Enter Eye Q, a small eye-care hospital chain. The management team—Rajat Goel, an IIM trained MBA with industry experience from Bausch and Lomb, and Dr. Ajay Sharma, a leading ophthalmologist—had built four eye-care hospitals on greenfield locations in Haryana and Uttrakhand. Goel shared similar concerns about the unmet needs of the under-represented market. In fact, he was already seeing a significant number of patients within the target income market, performing basic eye-care checkups, screenings, and cataract surgeries. The problem was that the company needed cash to grow. Goel had taken on an additional investor who wasn’t willing to stay for the long haul, adding fundraising pressure to a management team that was already stretched thin.
Song was interested, but only if the time and costs of building new centers was less than the first four that Eye Q built. Vishal later recalled, “You could see the market potential and dedication, but what was needed was a less risky growth plan with streamlined processes and resources align to it.” Long before making any investment, Vishal and Eye Q’s management team discussed ways to reach the market faster, how to professionalize day-to-day operations, and the importance of avoiding informal and poorly documented contracts. (This last point can be very complicated in India, especially for early stage companies; the team worked to quantify what Eye Q owed to outside investors, and to construct an exit strategy for the outsiders, generate new growth capital from Song, and create a simpler, more transparent capital structure.) All of this took 12 months to complete, and Song became a significant minority investor.
In the process, Song learned that buying control was not a critical success factor— these businesses operate largely on a “relationship” basis. Vishal notes, “Everything in India is a relationship—customers, suppliers, and partners.” In addition to business and industry diligence, “It is critical to spend the time upfront to determine the motivation and trustworthiness of management partners.” That is, do partners share the same goals for business growth in the target market?
By 2011, Eye Q had 14 hospitals and a plan for rapid growth, and with Song’s assistance, the company established a working capital line—a commercial lender collateralized by assets under a single set of bank documents. Based on the success of the revised business plan and increased financial transparency, two additional investor groups—both very well respected in India—signed on to fund growth. While Song’s ownership was diluted on a value-per-share basis, the new investors purchased shares at a handsome premium over Song’s initial investment price.
Today, Eye Q has the potential to reach more than 500,000 people with incomes below INR 10,000 a month by 2014-2015—all by focusing on prerequisites to scaling any business enterprise: revenue generation, sustainable cash flows, and financial transparency.
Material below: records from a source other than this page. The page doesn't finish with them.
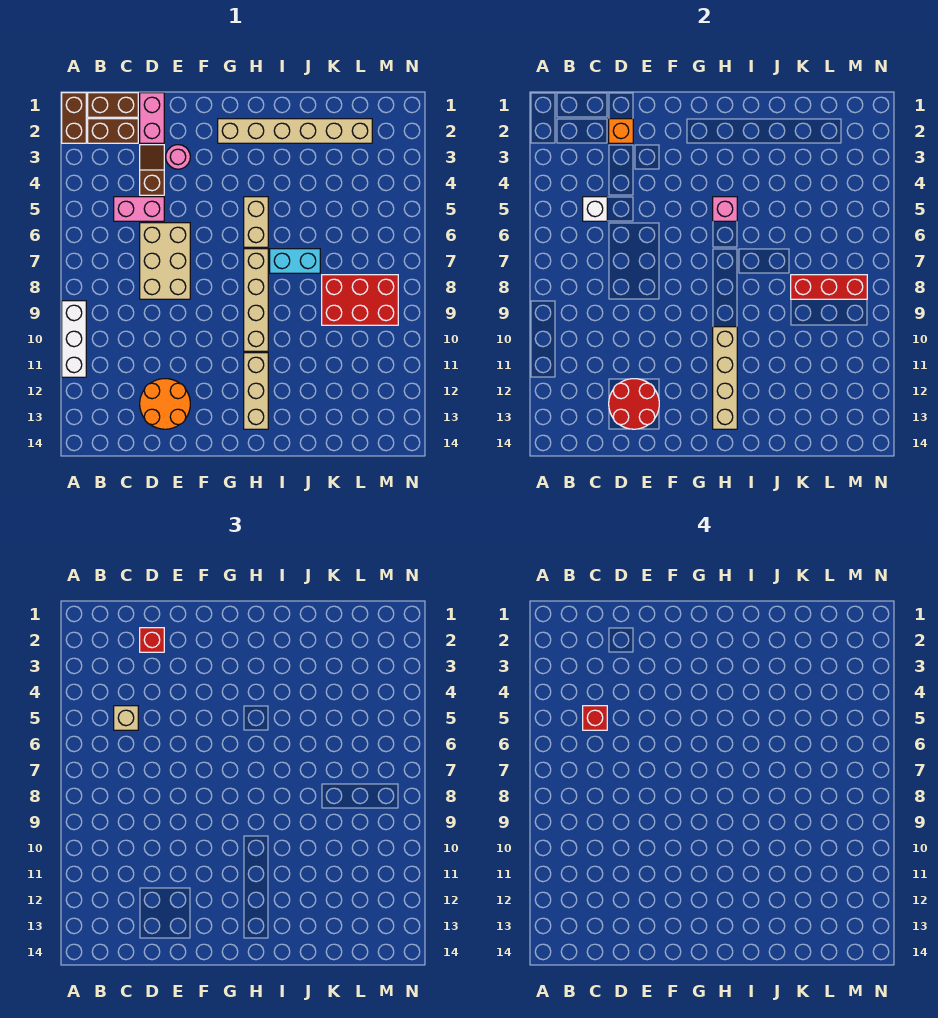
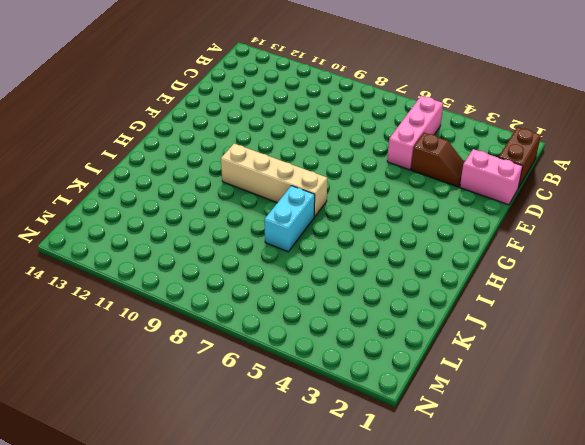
pink 1x3 brick [387,96,443,170] -> pink 1x2 brick [114,197,164,221]
none -> brown 1x2 brick [62,93,86,143]
none -> white 1x3 brick [62,301,86,377]
none -> brown 1x2 brick [88,119,138,143]

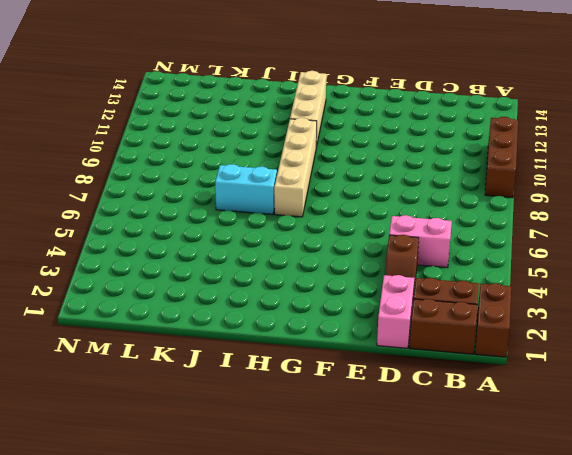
brown 1x3 brick [485,117,518,198] -> white 1x3 brick [62,301,86,377]
none -> tan 2x3 brick [140,223,190,299]
none -> orange 2x2 round brick [140,379,190,429]
none -> pink 1x1 round brick [166,145,190,169]

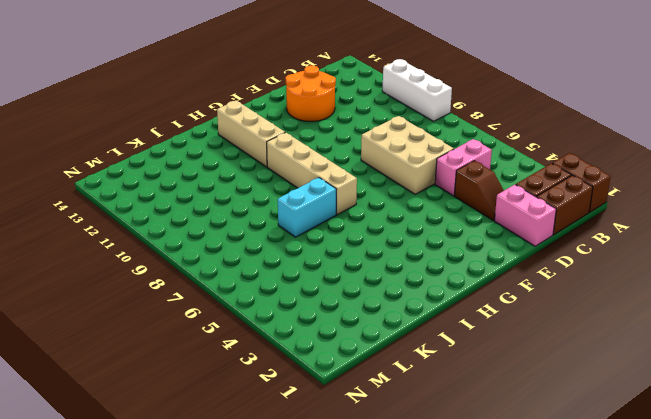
none -> pink 1x1 round brick [166,145,190,169]
none -> tan 1x6 brick [218,119,372,143]
none -> tan 1x2 brick [244,197,268,247]

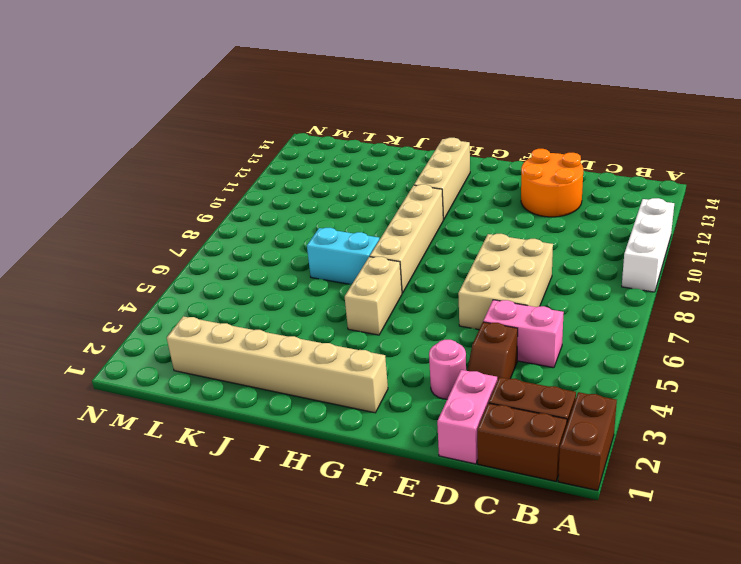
none -> red 2x3 brick [322,275,398,325]
none -> white 1x1 brick [583,197,607,221]
none -> orange 1x1 brick [609,119,633,143]

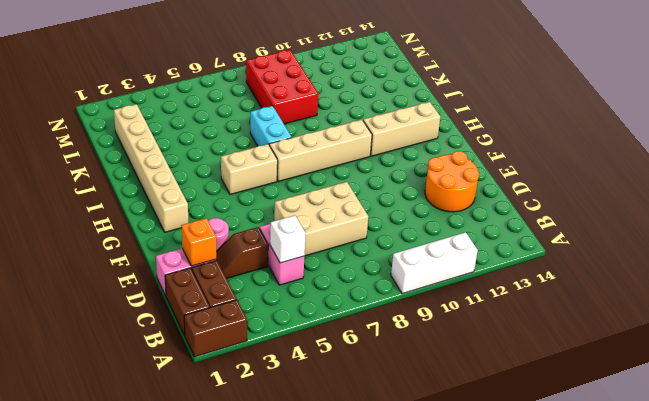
none -> red 2x2 round brick [609,379,659,429]
none -> pink 1x1 brick [713,197,737,221]
none -> tan 1x4 brick [713,327,737,429]

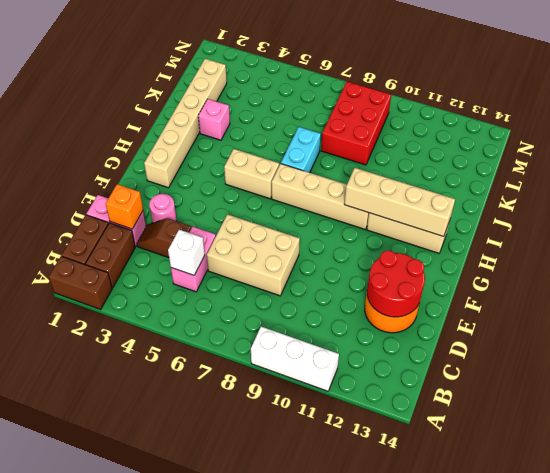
pink 1x1 brick [198,99,230,140] -> pink 1x1 brick moved to [713,197,737,221]
none -> red 1x3 brick [791,275,867,299]
none -> tan 1x1 brick [114,706,138,730]
none -> red 1x1 brick [140,628,164,652]

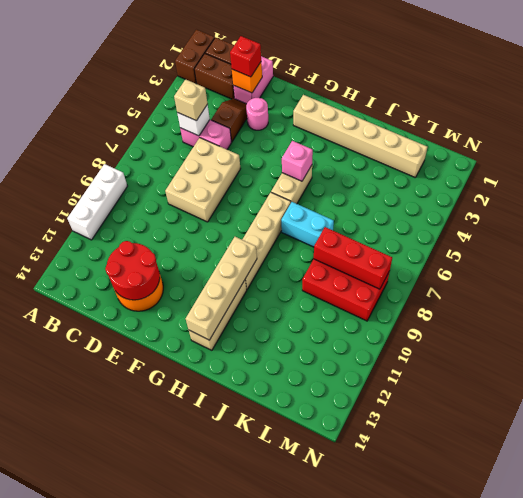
none -> red 1x1 brick [583,706,607,730]

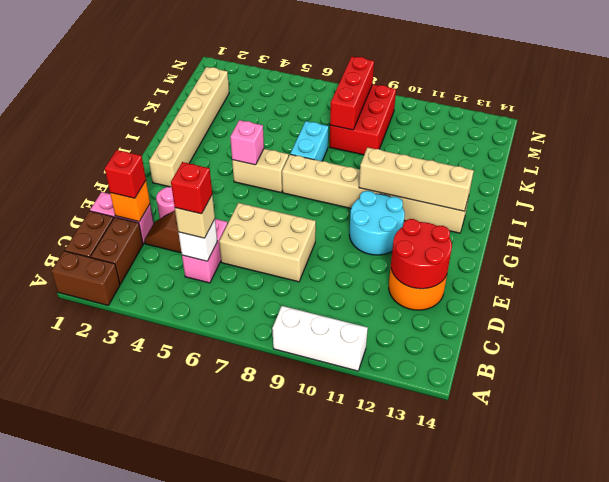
cyan 2x2 round brick [349,191,405,255] -> none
The most important message of Eye Q’s story is for investors to deliberately assess the risks associated with making an investment. Song was prepared to start out and remain a minority investor—control was far less important to success than trust in the relationship. It also took on the troublesome job of providing an exit for a previous investor. Only then could the new partners embark on a strategy for growth. Song realized it could be the catalyst to reducing Eye Q’s operating risk by bringing a professional approach to financial sustainability. Song recognized that the problem wasn’t demand but effective supply. Song also recruited additional capital to the enterprise, largely by proving the business model and thus reducing the risk profile for new investors.
This type of risk reduction can make the field of impact investing much more manageable for investors who want to put money to work but who are discouraged by calls to reduce return expectations as a price of entry. There are too many good investment opportunities for active fund managers who can bring strong operating backgrounds to growing markets for basic needs.